Google and Meta have used the same tactics in other news negotiations
Before reaching a deal, Google threatened to block news content for Canadian users as of 19 December when the rules for implementation of the act are due to be finalised. The firm had also previously called the framework “unworkable”. Meta employed a similar approach to the Online News Act, threatening to remove news content from Facebook and Instagram for Canadian users. However, Meta followed through on its warning and began blocking content on 2 August 2023 – a move that was heavily criticised by media outlets, as well as consumers. The tactics used by both companies mirror those employed during negotiations with the Australian Government in 2021 in response to its News Media Bargaining Code. Meta briefly blocked news content from its platforms for Australian users in February 2021 shortly before both firms reached a voluntary agreement with news publishers to pay for their content. Meta’s ongoing block on news in Canada is arguably the most extreme outcome in the short history of news bargaining agreements and could impact future negotiations both in Canada and elsewhere.

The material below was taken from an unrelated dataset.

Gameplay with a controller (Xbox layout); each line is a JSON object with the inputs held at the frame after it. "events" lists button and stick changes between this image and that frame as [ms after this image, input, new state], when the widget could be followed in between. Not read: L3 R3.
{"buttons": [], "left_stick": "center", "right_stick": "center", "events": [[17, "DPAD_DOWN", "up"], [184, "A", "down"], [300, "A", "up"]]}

Similar agreements over news content are being struck around the world
In addition to the laws passed in Canada and Australia, a number of other countries are considering legislation to require tech firms to pay for news content or have supported voluntary agreements between news publishers and tech firms:
In New Zealand, the Fair Digital News Bargaining Bill would be modelled on the Australian framework, requiring publishers and platforms to negotiate but not mandating any level of payment for access to news content;
In Germany, Google agreed to pay €3.2m (£2.7m) annually to Corint Media, an umbrella organisation of publishers, on an interim basis while the German Patent and Trade Mark Office considers further liability under a news copyright law;
In the US, the Journalism Competition and Preservation Act would offer an antitrust exemption to news publishers to collectively bargain with platforms for payment for content; and
In the UK, the Digital Market, Competition and Consumers Bill would empower the CMA’s Digital Markets Unit to mediate agreements between publishers and platforms designated with strategic market status.
While these laws aim to address the increasing instability of news markets globally, some jurisdictions like the EU are instead attempting to legislate around increasing pluralism and stabilising public media funding through bills like the European Media Freedom Act. Regardless of the mechanism used, numerous countries appear intent on addressing the shifts in revenues that result from increasing numbers of consumers accessing news online.